Exercise ▸
Copy the items below word for word, starting with the line that contains "scientific name: Limax maximus" and going on through the line that contains "family: Asparagaceae", and give nothing else.
>> Begin Provided data
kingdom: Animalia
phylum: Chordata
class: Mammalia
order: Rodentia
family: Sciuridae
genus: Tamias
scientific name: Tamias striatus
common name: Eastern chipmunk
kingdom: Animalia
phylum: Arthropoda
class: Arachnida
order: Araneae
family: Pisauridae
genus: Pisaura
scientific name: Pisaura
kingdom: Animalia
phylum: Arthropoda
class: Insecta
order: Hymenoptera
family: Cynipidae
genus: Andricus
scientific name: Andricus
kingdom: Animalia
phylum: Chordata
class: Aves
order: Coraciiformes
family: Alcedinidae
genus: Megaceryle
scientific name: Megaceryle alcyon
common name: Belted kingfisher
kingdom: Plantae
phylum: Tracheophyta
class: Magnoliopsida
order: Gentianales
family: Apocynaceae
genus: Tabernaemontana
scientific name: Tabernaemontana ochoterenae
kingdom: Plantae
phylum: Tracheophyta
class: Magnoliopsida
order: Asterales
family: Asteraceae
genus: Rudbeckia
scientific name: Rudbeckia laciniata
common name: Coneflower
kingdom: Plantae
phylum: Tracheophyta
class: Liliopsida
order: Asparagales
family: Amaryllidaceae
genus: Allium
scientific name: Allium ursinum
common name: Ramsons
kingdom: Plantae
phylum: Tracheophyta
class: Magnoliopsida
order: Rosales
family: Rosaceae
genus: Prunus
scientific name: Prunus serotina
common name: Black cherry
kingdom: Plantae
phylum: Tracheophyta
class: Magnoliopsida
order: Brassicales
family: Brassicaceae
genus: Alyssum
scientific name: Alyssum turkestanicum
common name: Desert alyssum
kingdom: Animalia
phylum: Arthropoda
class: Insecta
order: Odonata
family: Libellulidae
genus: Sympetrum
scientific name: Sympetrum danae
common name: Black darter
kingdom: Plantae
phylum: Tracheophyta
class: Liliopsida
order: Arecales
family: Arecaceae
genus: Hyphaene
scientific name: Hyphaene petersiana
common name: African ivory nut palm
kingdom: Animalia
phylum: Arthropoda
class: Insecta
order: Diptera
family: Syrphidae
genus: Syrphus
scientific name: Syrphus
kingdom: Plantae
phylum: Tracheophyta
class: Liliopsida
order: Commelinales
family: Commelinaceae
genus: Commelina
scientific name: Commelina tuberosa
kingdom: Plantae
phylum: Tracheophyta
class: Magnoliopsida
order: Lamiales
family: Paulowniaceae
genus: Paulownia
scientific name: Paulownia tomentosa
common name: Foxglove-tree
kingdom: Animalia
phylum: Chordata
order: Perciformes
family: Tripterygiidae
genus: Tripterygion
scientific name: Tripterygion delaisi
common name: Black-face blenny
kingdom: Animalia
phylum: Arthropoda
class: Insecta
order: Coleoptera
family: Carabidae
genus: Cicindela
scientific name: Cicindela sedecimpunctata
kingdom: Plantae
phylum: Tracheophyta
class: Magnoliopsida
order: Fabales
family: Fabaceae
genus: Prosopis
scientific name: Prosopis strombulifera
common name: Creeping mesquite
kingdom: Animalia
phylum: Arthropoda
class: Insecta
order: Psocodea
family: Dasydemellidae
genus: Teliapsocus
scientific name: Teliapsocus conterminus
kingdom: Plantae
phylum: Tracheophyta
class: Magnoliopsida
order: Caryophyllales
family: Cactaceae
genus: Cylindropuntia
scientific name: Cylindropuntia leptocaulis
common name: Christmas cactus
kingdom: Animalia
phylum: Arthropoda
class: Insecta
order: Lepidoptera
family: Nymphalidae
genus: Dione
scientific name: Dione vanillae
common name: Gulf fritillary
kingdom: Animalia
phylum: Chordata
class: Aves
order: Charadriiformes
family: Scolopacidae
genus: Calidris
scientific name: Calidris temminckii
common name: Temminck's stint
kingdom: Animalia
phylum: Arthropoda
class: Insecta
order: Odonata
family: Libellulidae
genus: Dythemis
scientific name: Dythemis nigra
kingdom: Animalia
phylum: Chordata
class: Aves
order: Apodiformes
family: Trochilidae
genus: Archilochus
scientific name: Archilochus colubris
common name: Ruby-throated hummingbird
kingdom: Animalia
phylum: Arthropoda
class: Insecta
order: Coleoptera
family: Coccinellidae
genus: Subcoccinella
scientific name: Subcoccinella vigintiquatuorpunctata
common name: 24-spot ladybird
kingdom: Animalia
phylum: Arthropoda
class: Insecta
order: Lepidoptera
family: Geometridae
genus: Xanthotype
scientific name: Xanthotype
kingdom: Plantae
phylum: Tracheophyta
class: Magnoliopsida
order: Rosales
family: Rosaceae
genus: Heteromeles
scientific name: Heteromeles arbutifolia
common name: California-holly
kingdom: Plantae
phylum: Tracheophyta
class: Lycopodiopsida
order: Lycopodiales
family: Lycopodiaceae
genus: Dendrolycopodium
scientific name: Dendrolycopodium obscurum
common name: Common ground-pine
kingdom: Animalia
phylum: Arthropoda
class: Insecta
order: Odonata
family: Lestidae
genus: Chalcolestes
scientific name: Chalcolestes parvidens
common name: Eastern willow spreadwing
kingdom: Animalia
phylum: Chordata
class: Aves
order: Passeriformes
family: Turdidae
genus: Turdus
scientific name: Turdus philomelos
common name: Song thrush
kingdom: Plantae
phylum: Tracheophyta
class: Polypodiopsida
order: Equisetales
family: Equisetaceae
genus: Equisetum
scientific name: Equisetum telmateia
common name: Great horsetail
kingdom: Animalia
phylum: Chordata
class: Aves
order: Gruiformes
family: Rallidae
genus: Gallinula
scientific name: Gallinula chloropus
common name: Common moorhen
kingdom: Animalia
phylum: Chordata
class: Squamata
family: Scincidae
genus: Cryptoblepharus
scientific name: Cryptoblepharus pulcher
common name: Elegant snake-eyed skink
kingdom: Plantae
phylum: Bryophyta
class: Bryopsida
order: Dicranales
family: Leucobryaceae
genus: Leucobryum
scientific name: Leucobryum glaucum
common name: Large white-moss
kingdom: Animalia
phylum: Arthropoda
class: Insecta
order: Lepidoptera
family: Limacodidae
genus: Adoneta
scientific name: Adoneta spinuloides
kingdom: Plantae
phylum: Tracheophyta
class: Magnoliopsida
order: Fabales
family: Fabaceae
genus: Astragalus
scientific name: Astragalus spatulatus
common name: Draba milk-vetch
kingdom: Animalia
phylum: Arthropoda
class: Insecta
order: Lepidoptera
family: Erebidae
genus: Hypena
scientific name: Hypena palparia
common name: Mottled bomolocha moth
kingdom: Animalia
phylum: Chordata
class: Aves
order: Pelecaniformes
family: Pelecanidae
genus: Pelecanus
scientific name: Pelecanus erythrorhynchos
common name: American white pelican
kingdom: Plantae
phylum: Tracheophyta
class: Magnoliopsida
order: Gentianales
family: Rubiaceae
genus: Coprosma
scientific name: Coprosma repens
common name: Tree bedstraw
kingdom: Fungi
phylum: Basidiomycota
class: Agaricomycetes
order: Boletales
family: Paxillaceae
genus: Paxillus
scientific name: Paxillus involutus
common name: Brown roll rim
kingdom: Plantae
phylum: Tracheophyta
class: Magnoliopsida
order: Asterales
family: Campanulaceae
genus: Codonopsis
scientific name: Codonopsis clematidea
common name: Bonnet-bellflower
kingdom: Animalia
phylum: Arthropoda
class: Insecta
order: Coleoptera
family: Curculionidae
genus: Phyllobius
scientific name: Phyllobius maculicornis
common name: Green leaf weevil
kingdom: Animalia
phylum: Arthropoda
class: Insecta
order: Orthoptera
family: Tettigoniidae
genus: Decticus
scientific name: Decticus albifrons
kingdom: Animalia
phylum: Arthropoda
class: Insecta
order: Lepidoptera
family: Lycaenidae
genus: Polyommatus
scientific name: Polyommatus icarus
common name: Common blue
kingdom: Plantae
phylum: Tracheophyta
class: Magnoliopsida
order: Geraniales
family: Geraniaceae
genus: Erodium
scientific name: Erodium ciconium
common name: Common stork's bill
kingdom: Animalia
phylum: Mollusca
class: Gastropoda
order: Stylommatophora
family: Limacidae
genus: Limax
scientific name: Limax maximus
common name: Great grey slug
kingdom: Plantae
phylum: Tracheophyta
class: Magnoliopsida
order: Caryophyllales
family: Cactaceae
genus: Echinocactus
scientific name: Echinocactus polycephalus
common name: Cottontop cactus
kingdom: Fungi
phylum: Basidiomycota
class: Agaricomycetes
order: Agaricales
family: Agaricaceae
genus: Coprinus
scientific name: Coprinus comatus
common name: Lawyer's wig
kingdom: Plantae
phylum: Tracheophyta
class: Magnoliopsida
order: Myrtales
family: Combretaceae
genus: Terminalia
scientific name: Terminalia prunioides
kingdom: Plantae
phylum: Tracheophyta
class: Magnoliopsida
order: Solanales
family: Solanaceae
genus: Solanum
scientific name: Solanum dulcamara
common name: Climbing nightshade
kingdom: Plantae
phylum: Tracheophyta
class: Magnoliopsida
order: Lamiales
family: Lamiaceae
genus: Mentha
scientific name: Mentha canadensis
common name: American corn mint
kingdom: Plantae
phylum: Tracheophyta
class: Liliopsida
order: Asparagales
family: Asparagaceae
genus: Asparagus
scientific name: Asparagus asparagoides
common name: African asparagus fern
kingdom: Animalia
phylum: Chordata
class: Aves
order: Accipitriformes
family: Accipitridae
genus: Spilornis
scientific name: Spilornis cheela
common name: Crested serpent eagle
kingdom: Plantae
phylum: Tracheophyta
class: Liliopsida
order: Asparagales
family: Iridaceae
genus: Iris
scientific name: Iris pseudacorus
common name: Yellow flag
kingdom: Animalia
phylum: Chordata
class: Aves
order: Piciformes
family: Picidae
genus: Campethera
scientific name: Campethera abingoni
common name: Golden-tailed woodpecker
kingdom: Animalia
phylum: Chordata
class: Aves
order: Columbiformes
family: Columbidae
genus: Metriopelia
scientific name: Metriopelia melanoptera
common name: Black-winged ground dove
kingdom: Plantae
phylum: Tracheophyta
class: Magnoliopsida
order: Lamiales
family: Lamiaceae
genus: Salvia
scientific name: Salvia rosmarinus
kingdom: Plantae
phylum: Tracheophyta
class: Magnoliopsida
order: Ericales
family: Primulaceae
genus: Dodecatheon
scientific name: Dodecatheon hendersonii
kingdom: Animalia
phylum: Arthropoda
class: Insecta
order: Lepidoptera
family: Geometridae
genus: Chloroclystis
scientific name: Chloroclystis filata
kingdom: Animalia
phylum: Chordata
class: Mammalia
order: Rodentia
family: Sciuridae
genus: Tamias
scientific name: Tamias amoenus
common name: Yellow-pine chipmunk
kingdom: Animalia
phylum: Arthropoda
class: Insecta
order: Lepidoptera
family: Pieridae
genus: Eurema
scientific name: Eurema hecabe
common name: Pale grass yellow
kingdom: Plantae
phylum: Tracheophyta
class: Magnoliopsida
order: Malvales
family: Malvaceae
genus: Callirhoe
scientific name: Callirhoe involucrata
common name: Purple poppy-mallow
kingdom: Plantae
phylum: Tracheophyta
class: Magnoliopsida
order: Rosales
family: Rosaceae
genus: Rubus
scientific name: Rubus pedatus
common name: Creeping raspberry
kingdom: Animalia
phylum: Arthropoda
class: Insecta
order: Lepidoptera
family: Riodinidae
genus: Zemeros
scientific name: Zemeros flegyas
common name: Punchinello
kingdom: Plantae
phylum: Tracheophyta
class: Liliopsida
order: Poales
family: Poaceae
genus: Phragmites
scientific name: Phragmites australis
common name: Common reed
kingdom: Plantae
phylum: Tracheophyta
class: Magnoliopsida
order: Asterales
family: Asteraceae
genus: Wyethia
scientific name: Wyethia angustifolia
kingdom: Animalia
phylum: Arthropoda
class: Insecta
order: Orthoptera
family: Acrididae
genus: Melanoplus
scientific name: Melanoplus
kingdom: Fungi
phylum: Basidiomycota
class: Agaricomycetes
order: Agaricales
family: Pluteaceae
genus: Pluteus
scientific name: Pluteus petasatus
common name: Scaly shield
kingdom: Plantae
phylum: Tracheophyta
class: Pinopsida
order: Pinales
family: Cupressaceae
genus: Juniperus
>> End Provided data
Solved exercise ▸
scientific name: Limax maximus
common name: Great grey slug
kingdom: Plantae
phylum: Tracheophyta
class: Magnoliopsida
order: Caryophyllales
family: Cactaceae
genus: Echinocactus
scientific name: Echinocactus polycephalus
common name: Cottontop cactus
kingdom: Fungi
phylum: Basidiomycota
class: Agaricomycetes
order: Agaricales
family: Agaricaceae
genus: Coprinus
scientific name: Coprinus comatus
common name: Lawyer's wig
kingdom: Plantae
phylum: Tracheophyta
class: Magnoliopsida
order: Myrtales
family: Combretaceae
genus: Terminalia
scientific name: Terminalia prunioides
kingdom: Plantae
phylum: Tracheophyta
class: Magnoliopsida
order: Solanales
family: Solanaceae
genus: Solanum
scientific name: Solanum dulcamara
common name: Climbing nightshade
kingdom: Plantae
phylum: Tracheophyta
class: Magnoliopsida
order: Lamiales
family: Lamiaceae
genus: Mentha
scientific name: Mentha canadensis
common name: American corn mint
kingdom: Plantae
phylum: Tracheophyta
class: Liliopsida
order: Asparagales
family: Asparagaceae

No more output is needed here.